Two things that save time when indenting code and work in all Emacs
programming modes:

1\. (global-set-key (kbd "RET") 'newline-and-indent) in .emacs to
automatically indent every newline (also points out problems in your syntax
right away)

2\. C-Space to start region selection, C-M-b or C-M-f to jump back/forward a
code block (s-exp), then C-M-\ to reindent region.

The other thing I use is my <https://github.com/vsedach/mouse-copy> mode for
"structured" copy and paste. It's convenient sometimes.

I use reader macros a lot more than Common Lisp programmers do now, and I
encourage people to use them and think that reader macro usage will become
more widespread, in particular due to Tobias Rittweiler's named-readtables
library (<http://common-lisp.net/project/named-readtables/>).

In particular, I use cl-interpol (<http://weitz.de/cl-interpol/>) both for
string interpolation and to do HTML templating
(<http://paste.lisp.org/display/118522>). I also wrote a uri-temple library
for Common Lisp (<http://common-lisp.net/project/uri-template/>). When I used
CL-SQL, I used its reader macro syntax, and I thought it was worthwhile, but
could have been better designed.

------
abecedarius
Boxer looked like this, though less on the ugly side, to my taste.
Unfortunately it's so dead now I couldn't even find screenshots off the first
couple of search results.

<http://edutechwiki.unige.ch/en/Boxer>

------
eta_carinae
There are much less distracting ways than thick rounded boxes to indicate
indentations, starting with simple spaces.

A lot of Lisp programs look a lot better if you apply Python's space
indentation for sexprs, for example.

------
madhadron
The boxes seem to be an unstable medium between the stable points of
S-expressions and indentation as nesting. If there are lots of nested
expressions, you either push them to multiple lines and it becomes
indentation, or you keep them on one line and the top and bottom boundaries of
the boxes run together until you effectively have parentheses.

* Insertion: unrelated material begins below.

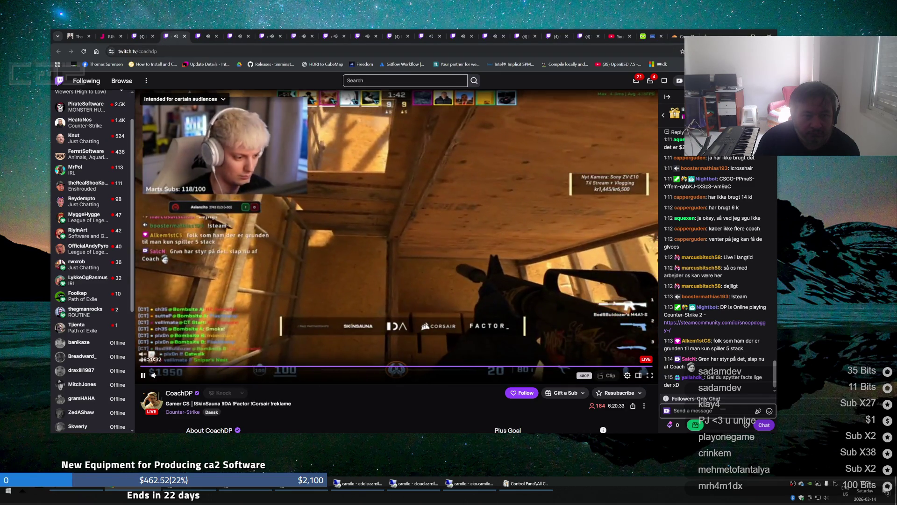
click(201, 37)
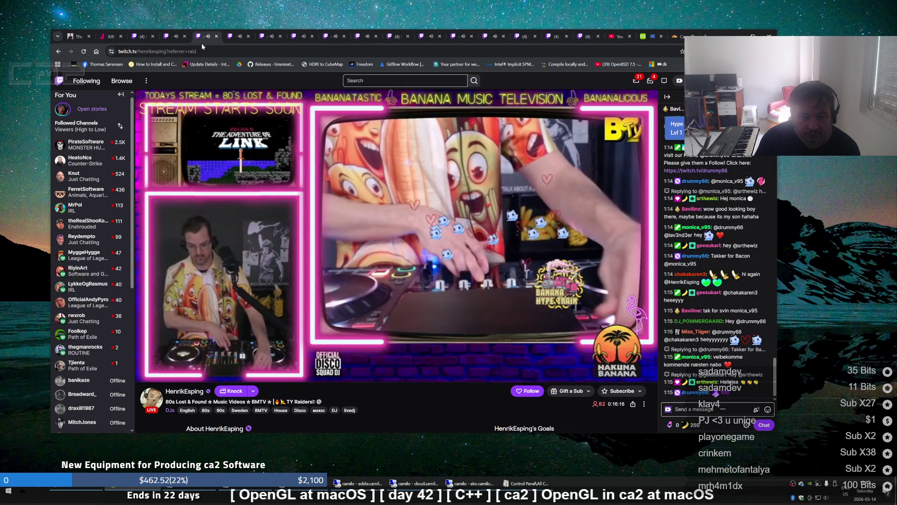
mouse_move(237, 40)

Have you looked at Chuck Moore's ColorForth, though? It might be a neat
direction to take this in.

------
trengof
I love this idea. My knowledge of lisp is very basic but I wonder if optional
declarations could be added to functions: e.g. f(Number) -> (Number,Number)
(sort of similar to haskell) and then these could be used in the pretty
printing / presentation layer. This would help lisp from missing those
implicit clues that are present in other languages without compromising its
flexibility.

------
agumonkey
Flip the keymap, I mean remove the prefix, especially in a browser where C-x
becomes C <pause> x .. it negates the benefits of structural edition.

So intercept all keys, and make it vim like (i know i know, don't bite me), it
will make it even more (touchtypist)DSL-like. btw , why not use <tab> for new
element insertion ( cons cell )

anyway, keep digging, it's the one true path ;)

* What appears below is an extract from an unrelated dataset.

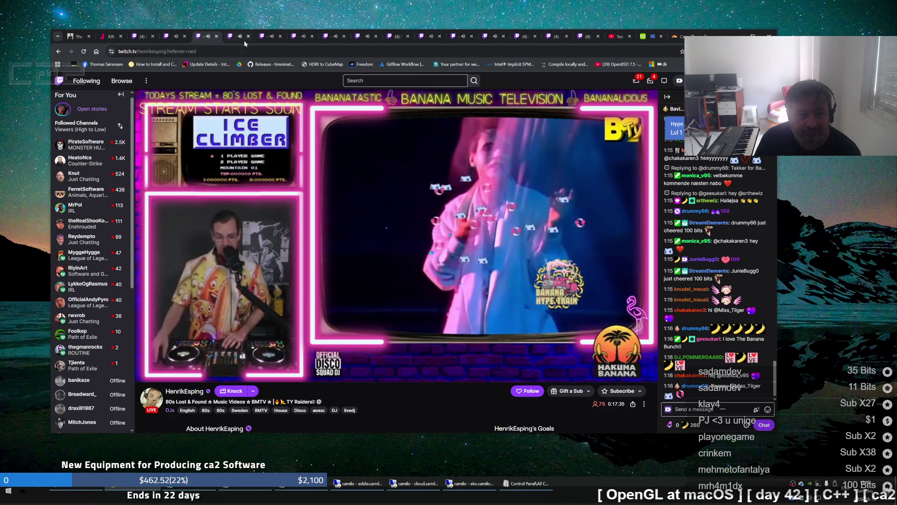
mouse_move(237, 42)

/me going back to reading 'On Lisp'

------
strags
What you gain in "readability" here (debatable), you lose in terms of screen
real-estate efficiency. The last screenshot has a function filling the entire
screen that would, under ordinary circumstances, occupy about ten lines of
code.

You're going to get frustrated having to page up and down continually in order
to understand any remotely complex function.

------
ufo
The demo only works on chrome :(

------
dwyer
Interesting. I've often read discussions about how S-expressions could be made
more readable. I never contribute much to such discussions because I've never
had a problem with S-expressions. This is a neat idea though.

------
HarrietTubgirl
Neat idea, although to be fair the examples are straw men. I think most people
would indent their LISP much more readably.

------
bsmith
Great idea.

I've thought of doing something similar for an HTML editor, because—like with
Lisp—the nesting can become a nuisance.

------
CoffeeDregs
Nice. Gotta admit that I was slightly disappointed that the client-side JS
didn't appear to be ClojureScript or some lispy-script generated...

The application seems like a very good place to do Lisp-everywhere. In
particular and because of the ability to modify the interpreter, it would be
awesome to be able to use pretty-lisp client to edit the server-side code and
see immediate changes.

------
jorgem
PrettyLisp.com is available.

------
leeoniya
why only chrome?

------
helveticaman
Sacrilege!

------
vinodkd
every time I see such a project show up I'm both happy and sad: happy to see
one more soul arrive at the "there must be something better than text" thought
and doing something about it; sad because they invariably create a
visual/structural editor.

... and not a really good one, at that. Not to pick on this specific one, but
if you're creating a UI for code editing that's not text, please design your
interaction well. And yes, I know that this is probably version 0.1 and you
plan to smoothen the rough edges, which is why i'll not pick on the fact that
the editor for each structural element is not even in-place, for example.
</end snarkiness>

but that's not my point. writing code as text conflates two things (or 4,
depending on how you think of duals):

1\. source text has both syntax and meaning.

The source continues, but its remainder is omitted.